DETROIT — Automakers said U.S. sales mostly rose in January as the economy improved, though Toyota Motor Corp. proved the exception, posting a 16-percent drop after halting sales of several top-selling models, reported The Associated Press.
January is typically a weak month for U.S. auto sales, but automakers were expecting sales to improve over last January, when they dipped to a 26-year low because of the tough economy. Sales never really recovered last year, totaling 10.4 million cars and light trucks, the lowest since 1982.
General Motors Co. said its January sales rose 14 percent due to higher fleet and crossover vehicle sales. Crossovers are SUV-like in size but sit on a car instead of a truck frame.
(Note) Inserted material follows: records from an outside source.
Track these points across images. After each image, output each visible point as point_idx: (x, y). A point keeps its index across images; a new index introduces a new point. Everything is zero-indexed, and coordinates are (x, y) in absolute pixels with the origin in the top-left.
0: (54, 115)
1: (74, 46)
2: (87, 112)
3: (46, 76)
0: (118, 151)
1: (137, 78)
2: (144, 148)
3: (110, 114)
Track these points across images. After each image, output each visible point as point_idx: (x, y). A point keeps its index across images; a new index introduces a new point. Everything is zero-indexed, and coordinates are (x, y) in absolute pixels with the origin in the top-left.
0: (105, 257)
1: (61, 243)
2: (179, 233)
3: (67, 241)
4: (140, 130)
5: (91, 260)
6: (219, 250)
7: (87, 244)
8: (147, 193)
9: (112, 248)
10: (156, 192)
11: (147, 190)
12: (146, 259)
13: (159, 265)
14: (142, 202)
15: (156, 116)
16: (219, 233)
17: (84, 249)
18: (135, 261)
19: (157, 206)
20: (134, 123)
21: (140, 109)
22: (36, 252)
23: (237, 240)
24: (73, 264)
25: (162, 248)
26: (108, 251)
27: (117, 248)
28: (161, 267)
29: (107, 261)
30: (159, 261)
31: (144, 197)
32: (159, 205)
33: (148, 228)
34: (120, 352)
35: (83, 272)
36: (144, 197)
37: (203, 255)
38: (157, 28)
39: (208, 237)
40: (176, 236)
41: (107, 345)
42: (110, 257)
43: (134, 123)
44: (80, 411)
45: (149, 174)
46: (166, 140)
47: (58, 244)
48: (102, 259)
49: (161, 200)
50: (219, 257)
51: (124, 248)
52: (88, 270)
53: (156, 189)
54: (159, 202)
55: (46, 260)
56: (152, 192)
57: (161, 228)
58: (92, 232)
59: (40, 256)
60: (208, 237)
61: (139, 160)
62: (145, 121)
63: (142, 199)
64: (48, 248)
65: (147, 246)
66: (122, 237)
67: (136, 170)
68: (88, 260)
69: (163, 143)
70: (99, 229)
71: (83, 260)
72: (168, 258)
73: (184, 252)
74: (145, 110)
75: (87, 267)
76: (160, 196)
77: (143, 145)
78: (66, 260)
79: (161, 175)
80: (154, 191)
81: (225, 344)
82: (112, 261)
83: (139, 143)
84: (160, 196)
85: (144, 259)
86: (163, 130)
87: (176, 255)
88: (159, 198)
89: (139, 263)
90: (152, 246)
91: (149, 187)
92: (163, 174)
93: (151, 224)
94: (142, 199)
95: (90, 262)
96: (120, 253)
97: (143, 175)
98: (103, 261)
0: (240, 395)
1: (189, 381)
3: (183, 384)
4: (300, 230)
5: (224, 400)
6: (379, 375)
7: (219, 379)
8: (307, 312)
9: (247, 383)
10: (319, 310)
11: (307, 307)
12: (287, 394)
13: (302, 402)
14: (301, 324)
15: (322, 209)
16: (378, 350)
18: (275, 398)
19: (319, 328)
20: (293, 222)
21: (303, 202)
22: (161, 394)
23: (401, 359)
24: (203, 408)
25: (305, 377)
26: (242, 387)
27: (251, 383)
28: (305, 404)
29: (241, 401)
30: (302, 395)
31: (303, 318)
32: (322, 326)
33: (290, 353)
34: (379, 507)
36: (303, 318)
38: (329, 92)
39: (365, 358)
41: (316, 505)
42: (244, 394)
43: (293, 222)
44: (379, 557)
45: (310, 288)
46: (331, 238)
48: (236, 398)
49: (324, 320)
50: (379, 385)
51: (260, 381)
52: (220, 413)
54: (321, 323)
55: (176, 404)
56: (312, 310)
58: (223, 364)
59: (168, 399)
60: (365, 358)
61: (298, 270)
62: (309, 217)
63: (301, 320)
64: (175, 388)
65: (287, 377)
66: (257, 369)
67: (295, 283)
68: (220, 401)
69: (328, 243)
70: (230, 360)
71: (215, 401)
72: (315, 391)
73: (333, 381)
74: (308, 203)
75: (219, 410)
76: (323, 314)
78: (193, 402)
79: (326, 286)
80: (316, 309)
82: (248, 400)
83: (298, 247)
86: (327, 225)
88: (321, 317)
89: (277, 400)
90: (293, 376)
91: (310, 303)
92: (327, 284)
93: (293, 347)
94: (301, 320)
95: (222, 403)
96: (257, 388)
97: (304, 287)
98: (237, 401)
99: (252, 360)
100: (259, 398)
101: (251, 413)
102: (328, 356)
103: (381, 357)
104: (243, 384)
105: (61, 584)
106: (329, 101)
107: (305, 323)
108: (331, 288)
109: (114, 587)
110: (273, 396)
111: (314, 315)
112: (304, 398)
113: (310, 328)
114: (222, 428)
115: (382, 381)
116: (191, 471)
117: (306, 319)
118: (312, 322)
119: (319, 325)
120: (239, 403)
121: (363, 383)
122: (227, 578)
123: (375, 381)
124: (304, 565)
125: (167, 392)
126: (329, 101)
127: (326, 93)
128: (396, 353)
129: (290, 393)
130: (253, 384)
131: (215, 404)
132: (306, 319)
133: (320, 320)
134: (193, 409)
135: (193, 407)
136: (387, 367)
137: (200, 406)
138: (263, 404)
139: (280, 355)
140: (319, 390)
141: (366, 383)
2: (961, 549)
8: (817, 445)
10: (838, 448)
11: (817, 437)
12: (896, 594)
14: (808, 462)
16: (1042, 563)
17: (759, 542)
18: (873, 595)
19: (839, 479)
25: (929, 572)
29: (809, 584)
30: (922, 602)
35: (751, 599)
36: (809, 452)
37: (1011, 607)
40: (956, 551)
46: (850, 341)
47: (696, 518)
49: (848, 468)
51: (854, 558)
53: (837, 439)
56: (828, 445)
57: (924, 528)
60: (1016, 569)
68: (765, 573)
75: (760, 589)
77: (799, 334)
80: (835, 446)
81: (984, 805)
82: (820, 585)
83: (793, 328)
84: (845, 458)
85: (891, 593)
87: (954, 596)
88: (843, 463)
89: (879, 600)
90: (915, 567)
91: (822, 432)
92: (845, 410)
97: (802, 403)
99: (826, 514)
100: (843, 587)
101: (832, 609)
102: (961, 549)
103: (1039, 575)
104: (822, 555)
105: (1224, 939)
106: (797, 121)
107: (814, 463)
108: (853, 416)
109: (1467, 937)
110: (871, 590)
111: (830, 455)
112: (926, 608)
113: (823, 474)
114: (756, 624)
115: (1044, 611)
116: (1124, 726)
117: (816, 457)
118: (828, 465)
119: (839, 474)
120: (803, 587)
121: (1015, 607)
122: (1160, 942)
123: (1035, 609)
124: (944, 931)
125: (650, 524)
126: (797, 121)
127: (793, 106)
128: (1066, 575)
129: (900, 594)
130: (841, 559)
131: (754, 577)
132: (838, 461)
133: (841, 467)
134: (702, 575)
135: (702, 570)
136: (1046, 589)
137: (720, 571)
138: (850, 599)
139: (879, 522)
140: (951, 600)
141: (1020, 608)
Crosstown rival Ford Motor Co., meanwhile, was up 25 percent while Japan's Nissan Motor Co.'s rose 16 percent.
Chrysler was down 8 percent while Honda Motor Co. sales fell 5 percent. Korean automaker Kia said its January U.S. sales were essentially flat.
George Pipas, Ford's top sales analyst, said he did not see evidence that Ford was taking buyers from Toyota Motor Corp., which halted U.S. sales of eight popular models due to faulty gas pedals in the final week of the month.
Ken Czubay, Ford's vice president of sales, said Toyota's actions may have hurt sales for the industry as a whole toward the end of last month.